3. Unbounded Concurrency

Bad:

# Creating 10000 concurrent queries
tasks = [session.execute(query) for _ in range(10000)]
await asyncio.gather(*tasks)

Good:

# Use semaphore to limit concurrency
sem = asyncio.Semaphore(100)

async def bounded_execute(query):
    async with sem:
        return await session.execute(query)

tasks = [bounded_execute(query) for _ in range(10000)]
await asyncio.gather(*tasks)

4. Not Handling Retries

Bad:

try:
    result = await session.execute(query)
except Exception:
    # Give up immediately
    return None

Good:

from tenacity import retry, stop_after_attempt, wait_exponential

@retry(
    stop=stop_after_attempt(3),
    wait=wait_exponential(multiplier=1, min=1, max=10)
)
async def execute_with_retry(session, query, params=None):
    return await session.execute(query, params)

Monitoring

Performance Metrics

Track these key metrics:

import time
from dataclasses import dataclass
from typing import Dict

@dataclass
class QueryMetrics:
    query_count: int = 0
    total_time: float = 0.0
    error_count: int = 0

    @property
    def avg_latency(self) -> float:
        return self.total_time / self.query_count if self.query_count > 0 else 0

class MonitoredSession:
    def __init__(self, session: AsyncCassandraSession):
        self._session = session
        self._metrics: Dict[str, QueryMetrics] = {}

    async def execute(self, query, parameters=None):
        query_str = query if isinstance(query, str) else "prepared"
        metrics = self._metrics.setdefault(query_str, QueryMetrics())
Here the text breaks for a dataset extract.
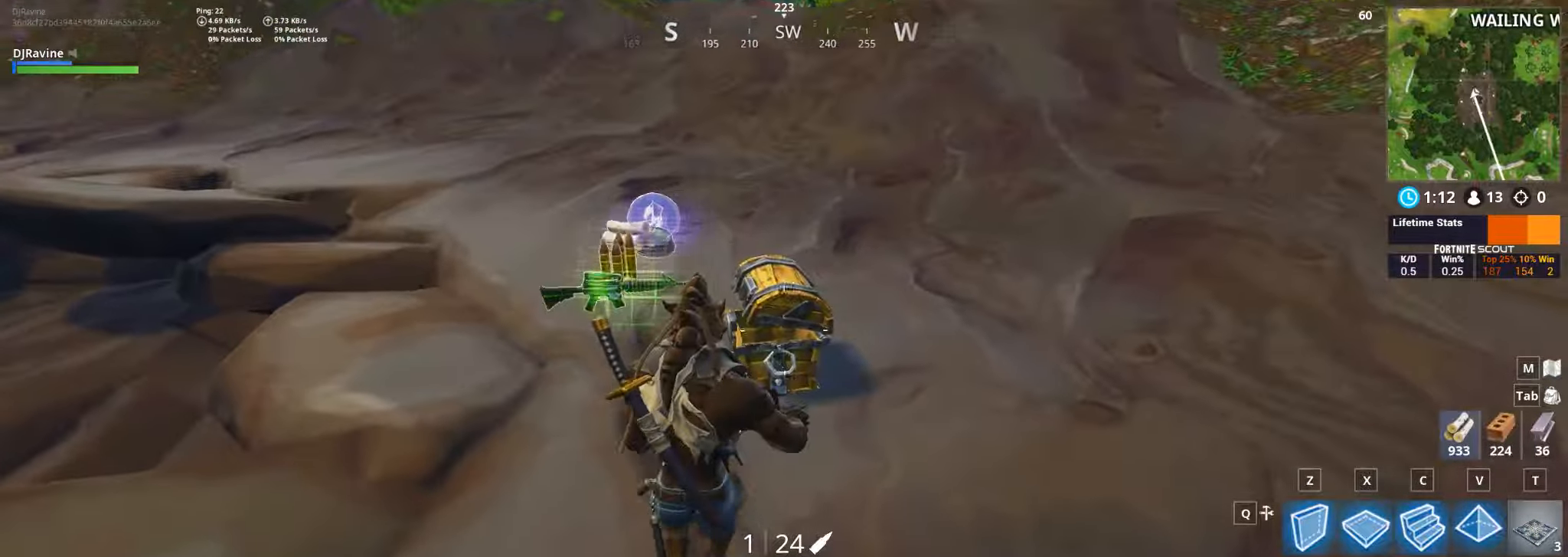
{"keys": ["a", "w"], "mouse": [], "events": [[83, "s", "up"], [133, "d", "up"], [166, "w", "down"], [250, "a", "down"]]}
        start = time.time()
        try:
            result = await self._session.execute(query, parameters)
            metrics.query_count += 1
            metrics.total_time += time.time() - start
            return result
        except Exception as e:
            metrics.error_count += 1
            raise

    def get_metrics(self) -> Dict[str, QueryMetrics]:
        return self._metrics.copy()

Connection Pool Monitoring

def log_cluster_metrics(cluster):
    """Log connection pool metrics."""
    metadata = cluster.metadata

    for host in metadata.all_hosts():
        pool = cluster.get_connection_pool(host)
        if pool:
            print(f"Host {host.address}:")
            print(f"  Open connections: {pool.open_count}")
            print(f"  In-flight queries: {pool.in_flight}")

Application-Level Monitoring

from prometheus_client import Counter, Histogram, Gauge

# Define metrics
query_counter = Counter('cassandra_queries_total', 'Total queries executed')
query_duration = Histogram('cassandra_query_duration_seconds', 'Query duration')
active_connections = Gauge('cassandra_active_connections', 'Active connections')

# Instrument your code
async def monitored_execute(session, query, parameters=None):
    with query_duration.time():
        query_counter.inc()
        return await session.execute(query, parameters)

Performance Checklist

  • Use prepared statements for repeated queries
  • Use batches ONLY for same-partition writes or atomicity (not for performance!)
  • Leverage concurrent operations with asyncio.gather()
  • Configure appropriate connection pool settings
  • Use token-aware load balancing
  • Implement retry logic for transient failures
  • Monitor query latency and throughput
  • Limit concurrency to prevent overwhelming the cluster
  • Use appropriate consistency levels for your use case
  • Profile your application to identify bottlenecks